[Data for this exercise — start]
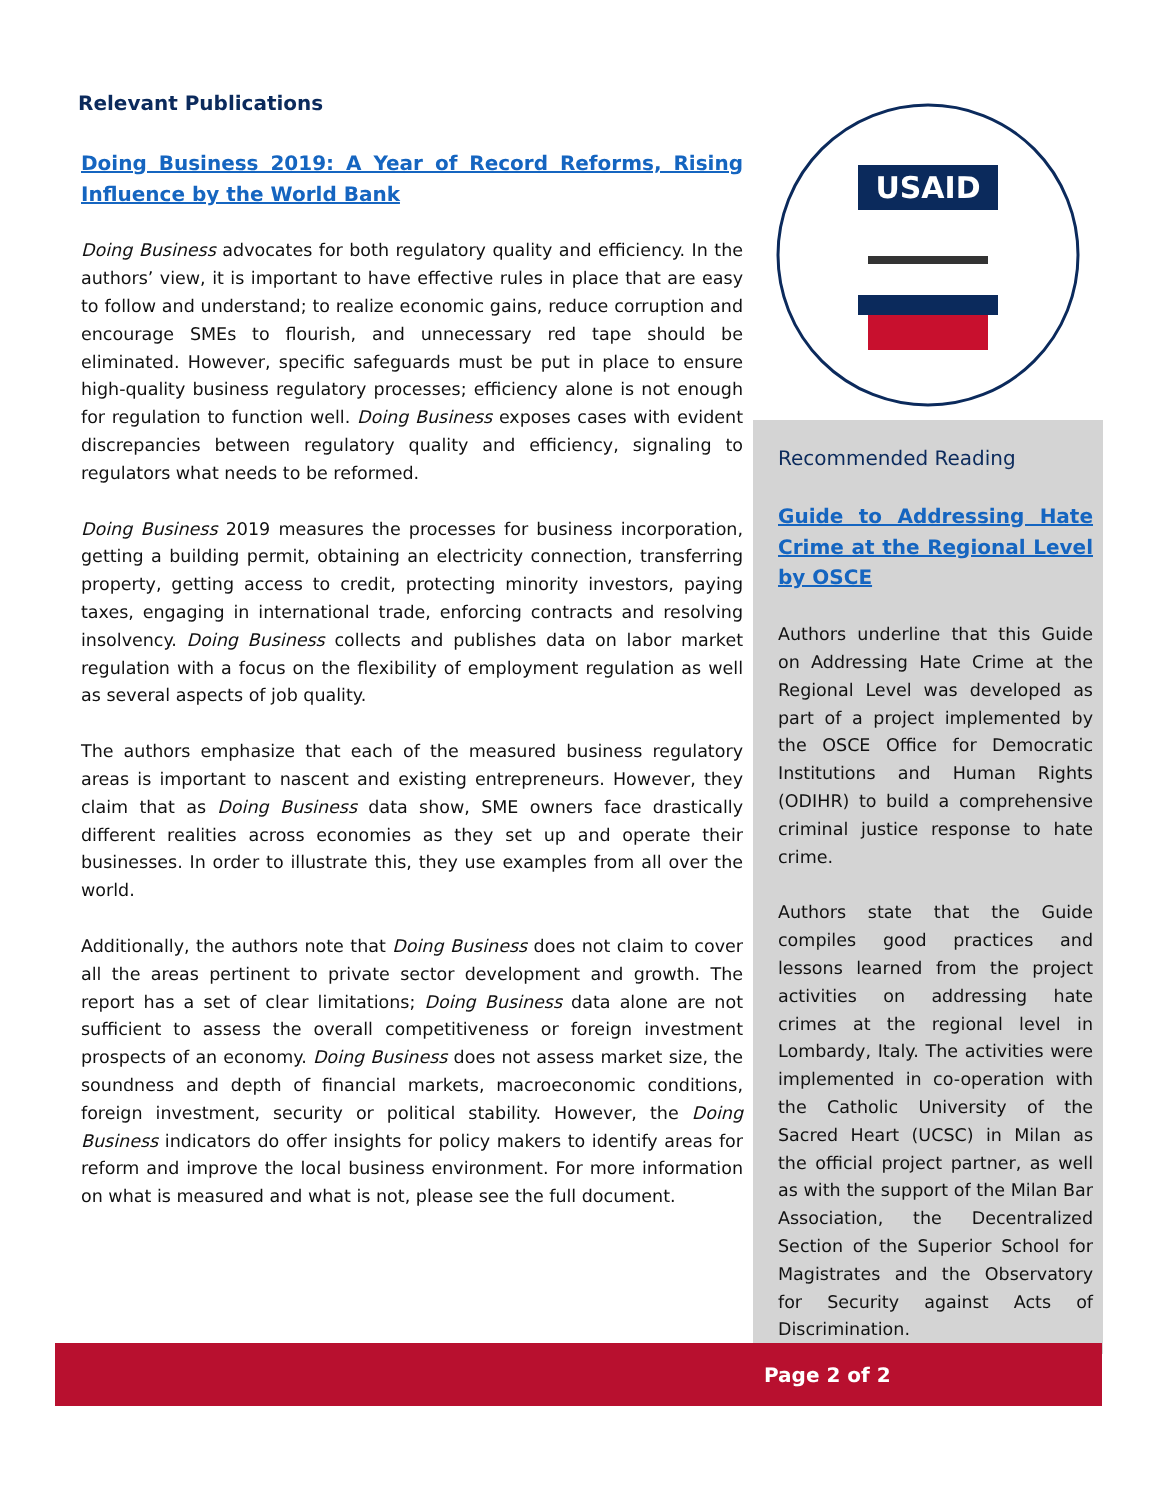Relevant Publications
Doing Business 2019: A Year of Record Reforms, Rising Influence by the World Bank
Doing Business advocates for both regulatory quality and efficiency. In the authors’ view, it is important to have effective rules in place that are easy to follow and understand; to realize economic gains, reduce corruption and encourage SMEs to flourish, and unnecessary red tape should be eliminated. However, specific safeguards must be put in place to ensure high-quality business regulatory processes; efficiency alone is not enough for regulation to function well. Doing Business exposes cases with evident discrepancies between regulatory quality and efficiency, signaling to regulators what needs to be reformed.
Doing Business 2019 measures the processes for business incorporation, getting a building permit, obtaining an electricity connection, transferring property, getting access to credit, protecting minority investors, paying taxes, engaging in international trade, enforcing contracts and resolving insolvency. Doing Business collects and publishes data on labor market regulation with a focus on the flexibility of employment regulation as well as several aspects of job quality.
The authors emphasize that each of the measured business regulatory areas is important to nascent and existing entrepreneurs. However, they claim that as Doing Business data show, SME owners face drastically different realities across economies as they set up and operate their businesses. In order to illustrate this, they use examples from all over the world.
Additionally, the authors note that Doing Business does not claim to cover all the areas pertinent to private sector development and growth. The report has a set of clear limitations; Doing Business data alone are not sufficient to assess the overall competitiveness or foreign investment prospects of an economy. Doing Business does not assess market size, the soundness and depth of financial markets, macroeconomic conditions, foreign investment, security or political stability. However, the Doing Business indicators do offer insights for policy makers to identify areas for reform and improve the local business environment. For more information on what is measured and what is not, please see the full document.
USAID
Recommended Reading
Guide to Addressing Hate Crime at the Regional Level by OSCE
Authors underline that this Guide on Addressing Hate Crime at the Regional Level was developed as part of a project implemented by the OSCE Office for Democratic Institutions and Human Rights (ODIHR) to build a comprehensive criminal justice response to hate crime.
Authors state that the Guide compiles good practices and lessons learned from the project activities on addressing hate crimes at the regional level in Lombardy, Italy. The activities were implemented in co-operation with the Catholic University of the Sacred Heart (UCSC) in Milan as the official project partner, as well as with the support of the Milan Bar Association, the Decentralized Section of the Superior School for Magistrates and the Observatory for Security against Acts of Discrimination.
Page 2 of 2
[Data for this exercise — finish]
**To do:** Copy every record exactly; no pictures.

**Answer box:**
Relevant Publications
Doing Business 2019: A Year of Record Reforms, Rising Influence by the World Bank
Doing Business advocates for both regulatory quality and efficiency. In the authors’ view, it is important to have effective rules in place that are easy to follow and understand; to realize economic gains, reduce corruption and encourage SMEs to flourish, and unnecessary red tape should be eliminated. However, specific safeguards must be put in place to ensure high-quality business regulatory processes; efficiency alone is not enough for regulation to function well. Doing Business exposes cases with evident discrepancies between regulatory quality and efficiency, signaling to regulators what needs to be reformed.
Doing Business 2019 measures the processes for business incorporation, getting a building permit, obtaining an electricity connection, transferring property, getting access to credit, protecting minority investors, paying taxes, engaging in international trade, enforcing contracts and resolving insolvency. Doing Business collects and publishes data on labor market regulation with a focus on the flexibility of employment regulation as well as several aspects of job quality.
The authors emphasize that each of the measured business regulatory areas is important to nascent and existing entrepreneurs. However, they claim that as Doing Business data show, SME owners face drastically different realities across economies as they set up and operate their businesses. In order to illustrate this, they use examples from all over the world.
Additionally, the authors note that Doing Business does not claim to cover all the areas pertinent to private sector development and growth. The report has a set of clear limitations; Doing Business data alone are not sufficient to assess the overall competitiveness or foreign investment prospects of an economy. Doing Business does not assess market size, the soundness and depth of financial markets, macroeconomic conditions, foreign investment, security or political stability. However, the Doing Business indicators do offer insights for policy makers to identify areas for reform and improve the local business environment. For more information on what is measured and what is not, please see the full document.
USAID
Recommended Reading
Guide to Addressing Hate Crime at the Regional Level by OSCE
Authors underline that this Guide on Addressing Hate Crime at the Regional Level was developed as part of a project implemented by the OSCE Office for Democratic Institutions and Human Rights (ODIHR) to build a comprehensive criminal justice response to hate crime.
Authors state that the Guide compiles good practices and lessons learned from the project activities on addressing hate crimes at the regional level in Lombardy, Italy. The activities were implemented in co-operation with the Catholic University of the Sacred Heart (UCSC) in Milan as the official project partner, as well as with the support of the Milan Bar Association, the Decentralized Section of the Superior School for Magistrates and the Observatory for Security against Acts of Discrimination.
Page 2 of 2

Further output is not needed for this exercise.